Si vous êtes le citoyen qui est tombé dans un sommeil profond et s'est réveillé dans un monde sans déforestation, votre nourriture ne deviendra pas plus chère, vos habitudes de consommation ne changeront pas, et des changements structurels ne seront pas nécessaires dans la vie économique et sociale de votre pays. Il y aura, il est vrai, une certaine réduction des revenus générés par la déforestation, souvent liée au travail esclave et à la baisse des achats d'équipements pour l'occupation des espaces publics, l'invasion des terres indigènes et l'exploitation minière illégale.

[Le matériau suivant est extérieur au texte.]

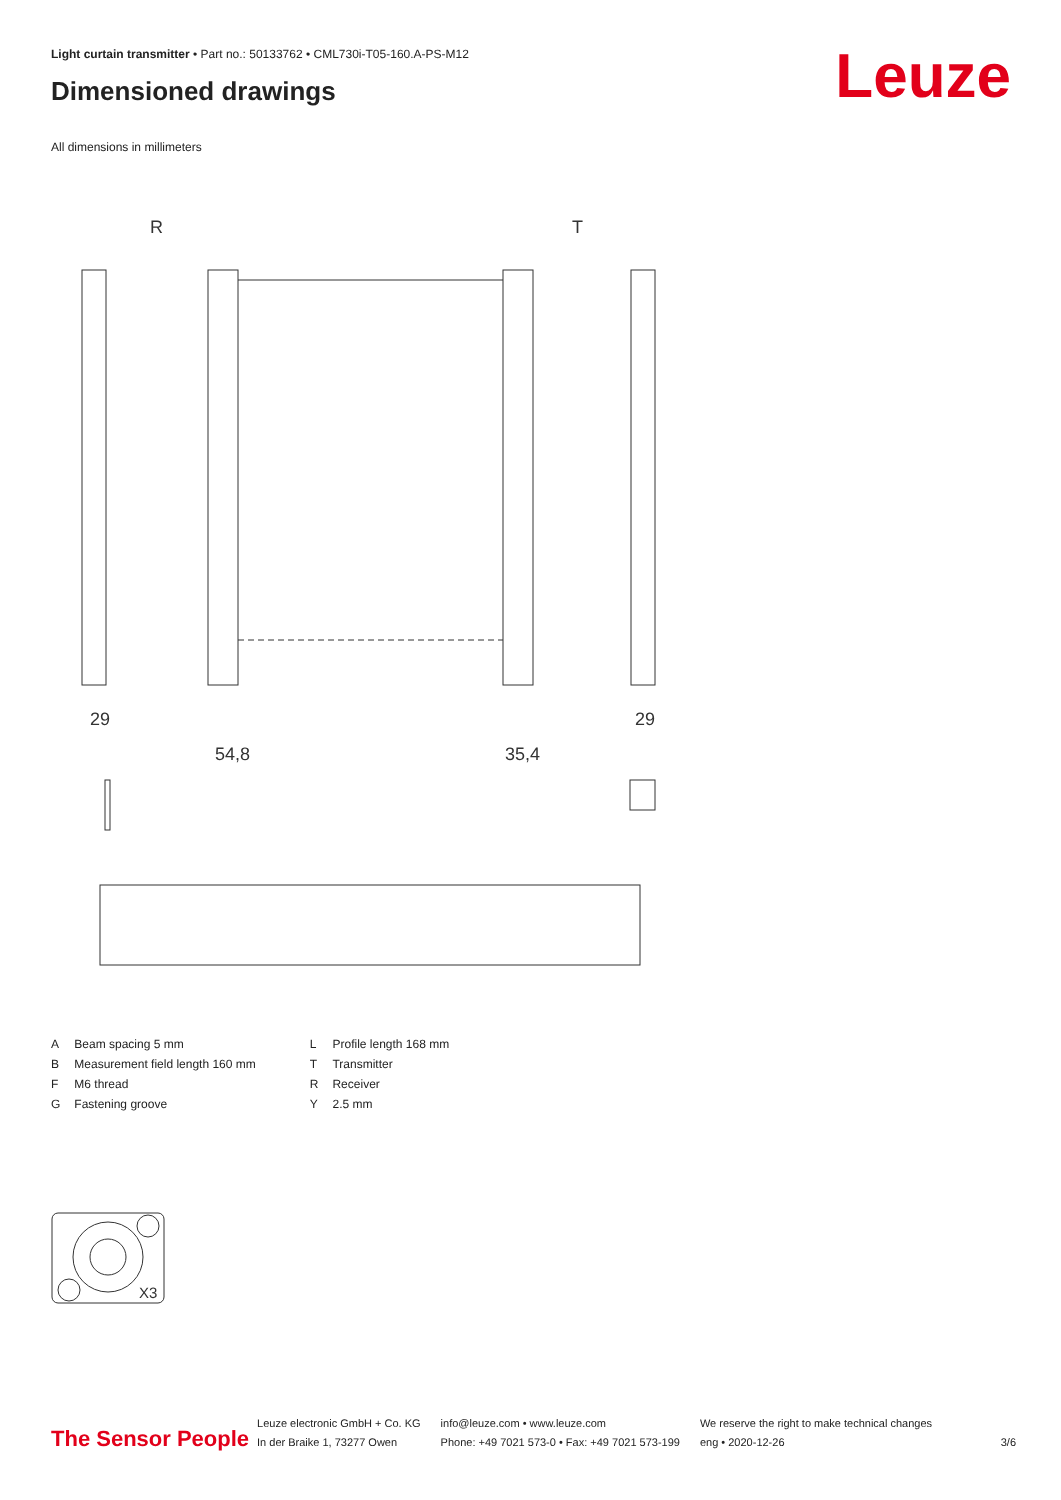Light curtain transmitter • Part no.: 50133762 • CML730i-T05-160.A-PS-M12
Dimensioned drawings Leuze
All dimensions in millimeters
R
T
29
29
54,8
35,4
| A | Beam spacing 5 mm |
| B | Measurement field length 160 mm |
| F | M6 thread |
| G | Fastening groove |
| L | Profile length 168 mm |
| T | Transmitter |
| R | Receiver |
| Y | 2.5 mm |
X3
The Sensor People
Leuze electronic GmbH + Co. KG
In der Braike 1, 73277 Owen
info@leuze.com • www.leuze.com
Phone: +49 7021 573-0 • Fax: +49 7021 573-199
We reserve the right to make technical changes
eng • 2020-12-26
3/6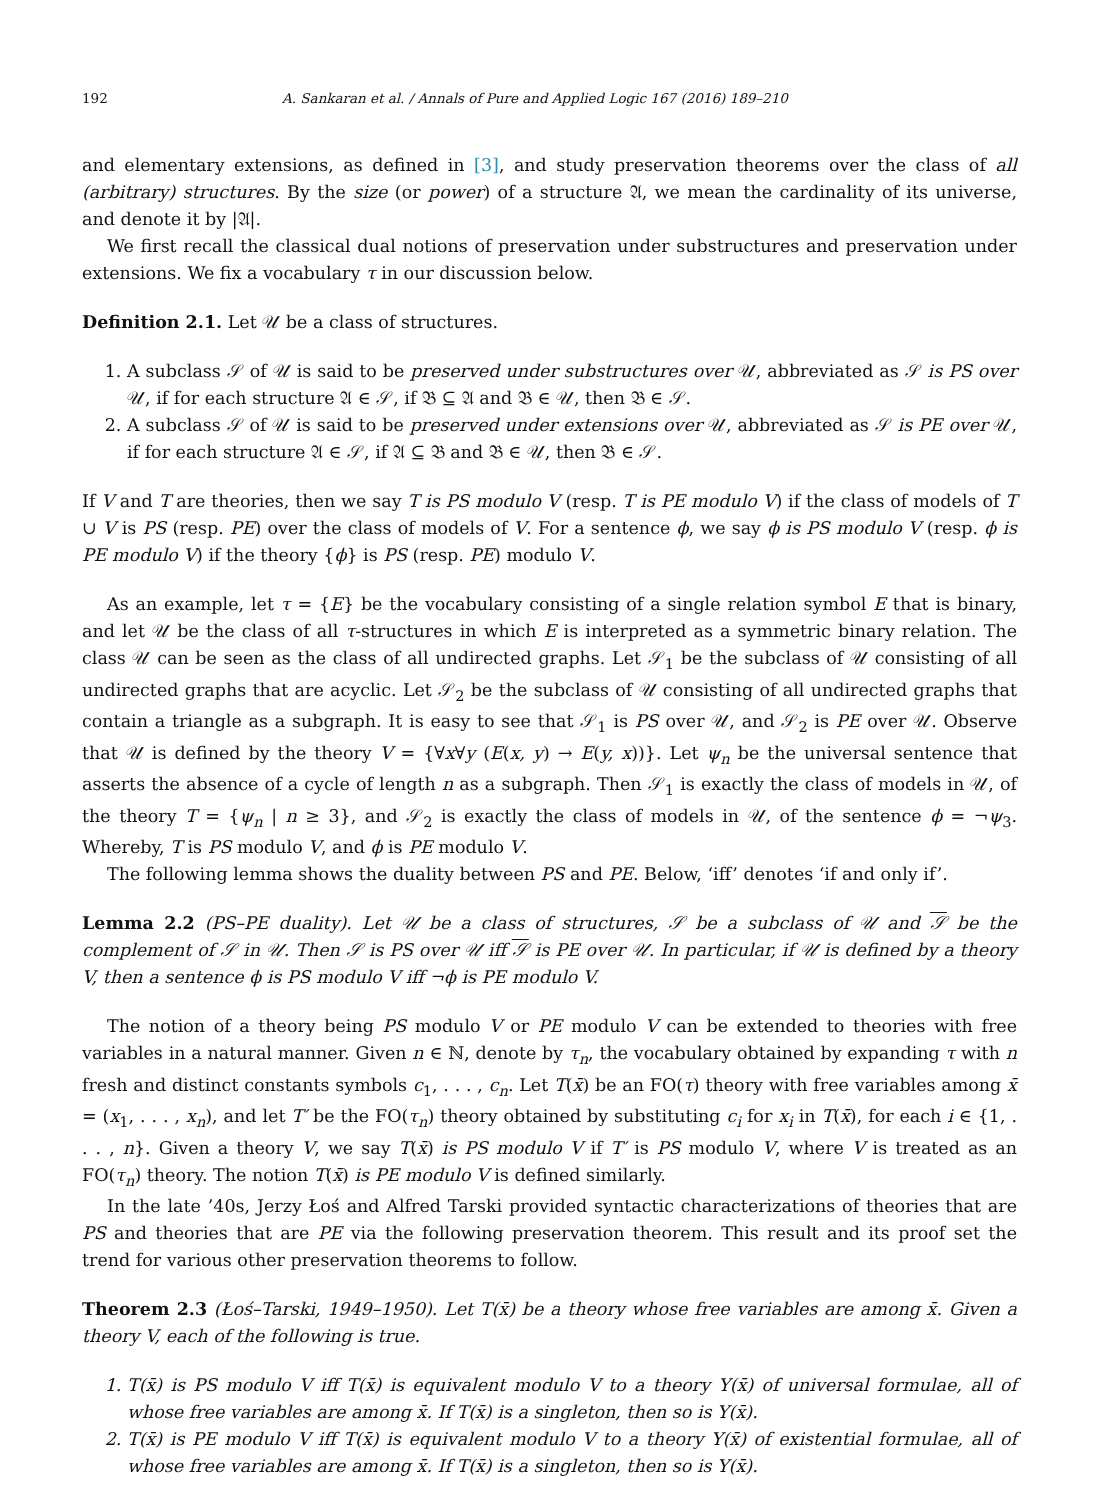192 A. Sankaran et al. / Annals of Pure and Applied Logic 167 (2016) 189–210
and elementary extensions, as defined in [3], and study preservation theorems over the class of all (arbitrary) structures. By the size (or power) of a structure 𝔄, we mean the cardinality of its universe, and denote it by |𝔄|.
We first recall the classical dual notions of preservation under substructures and preservation under extensions. We fix a vocabulary τ in our discussion below.
Definition 2.1. Let 𝒰 be a class of structures.
1. A subclass 𝒮 of 𝒰 is said to be preserved under substructures over 𝒰, abbreviated as 𝒮 is PS over 𝒰, if for each structure 𝔄 ∈ 𝒮, if 𝔅 ⊆ 𝔄 and 𝔅 ∈ 𝒰, then 𝔅 ∈ 𝒮.
2. A subclass 𝒮 of 𝒰 is said to be preserved under extensions over 𝒰, abbreviated as 𝒮 is PE over 𝒰, if for each structure 𝔄 ∈ 𝒮, if 𝔄 ⊆ 𝔅 and 𝔅 ∈ 𝒰, then 𝔅 ∈ 𝒮.
If V and T are theories, then we say T is PS modulo V (resp. T is PE modulo V) if the class of models of T ∪ V is PS (resp. PE) over the class of models of V. For a sentence ϕ, we say ϕ is PS modulo V (resp. ϕ is PE modulo V) if the theory {ϕ} is PS (resp. PE) modulo V.
As an example, let τ = {E} be the vocabulary consisting of a single relation symbol E that is binary, and let 𝒰 be the class of all τ-structures in which E is interpreted as a symmetric binary relation. The class 𝒰 can be seen as the class of all undirected graphs. Let 𝒮<sub>1</sub> be the subclass of 𝒰 consisting of all undirected graphs that are acyclic. Let 𝒮<sub>2</sub> be the subclass of 𝒰 consisting of all undirected graphs that contain a triangle as a subgraph. It is easy to see that 𝒮<sub>1</sub> is PS over 𝒰, and 𝒮<sub>2</sub> is PE over 𝒰. Observe that 𝒰 is defined by the theory V = {∀x∀y (E(x, y) → E(y, x))}. Let ψ<sub>n</sub> be the universal sentence that asserts the absence of a cycle of length n as a subgraph. Then 𝒮<sub>1</sub> is exactly the class of models in 𝒰, of the theory T = {ψ<sub>n</sub> | n ≥ 3}, and 𝒮<sub>2</sub> is exactly the class of models in 𝒰, of the sentence ϕ = ¬ψ<sub>3</sub>. Whereby, T is PS modulo V, and ϕ is PE modulo V.
The following lemma shows the duality between PS and PE. Below, ‘iff’ denotes ‘if and only if’.
Lemma 2.2 (PS–PE duality). Let 𝒰 be a class of structures, 𝒮 be a subclass of 𝒰 and 𝒮 be the complement of 𝒮 in 𝒰. Then 𝒮 is PS over 𝒰 iff 𝒮 is PE over 𝒰. In particular, if 𝒰 is defined by a theory V, then a sentence ϕ is PS modulo V iff ¬ϕ is PE modulo V.
The notion of a theory being PS modulo V or PE modulo V can be extended to theories with free variables in a natural manner. Given n ∈ ℕ, denote by τ<sub>n</sub>, the vocabulary obtained by expanding τ with n fresh and distinct constants symbols c<sub>1</sub>, . . . , c<sub>n</sub>. Let T(x̄) be an FO(τ) theory with free variables among x̄ = (x<sub>1</sub>, . . . , x<sub>n</sub>), and let T′ be the FO(τ<sub>n</sub>) theory obtained by substituting c<sub>i</sub> for x<sub>i</sub> in T(x̄), for each i ∈ {1, . . . , n}. Given a theory V, we say T(x̄) is PS modulo V if T′ is PS modulo V, where V is treated as an FO(τ<sub>n</sub>) theory. The notion T(x̄) is PE modulo V is defined similarly.
In the late ’40s, Jerzy Łoś and Alfred Tarski provided syntactic characterizations of theories that are PS and theories that are PE via the following preservation theorem. This result and its proof set the trend for various other preservation theorems to follow.
Theorem 2.3 (Łoś–Tarski, 1949–1950). Let T(x̄) be a theory whose free variables are among x̄. Given a theory V, each of the following is true.
1. T(x̄) is PS modulo V iff T(x̄) is equivalent modulo V to a theory Y(x̄) of universal formulae, all of whose free variables are among x̄. If T(x̄) is a singleton, then so is Y(x̄).
2. T(x̄) is PE modulo V iff T(x̄) is equivalent modulo V to a theory Y(x̄) of existential formulae, all of whose free variables are among x̄. If T(x̄) is a singleton, then so is Y(x̄).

Aujourd'hui, si la déforestation augmente et si le gouvernement fédéral essaie de faire croire au monde que mettre fin à la destruction est aussi difficile que décarboner la matrice des transports et de l'énergie, c'est pour une raison : c'est que la rhétorique et la pratique du Planalto et da Esplanada dos Ministérios tentent de légitimer une sorte de libéralisme de milice dans lequel les activités criminelles et destructrices connues cherchent à apparaître comme si elles étaient l'expression maximale des vertus de l'entrepreneuriat. Ce sont ces gens, qui dépendent politiquement de l'apologie du crime et de la tentative de le légaliser, qui vont maintenant joyeusement à Washington avec une soucoupe à la main. Et ils reviendront les mains vides en disant avec acharnement que les autres font peu pour lutter contre la crise climatique.

* Ricardo Abramovay est professeur principal au Programme des sciences de l'environnement de l'IEE/USP. Auteur de Amazon : pour une économie de la connaissance de la nature (Éléphant/Troisième Voie).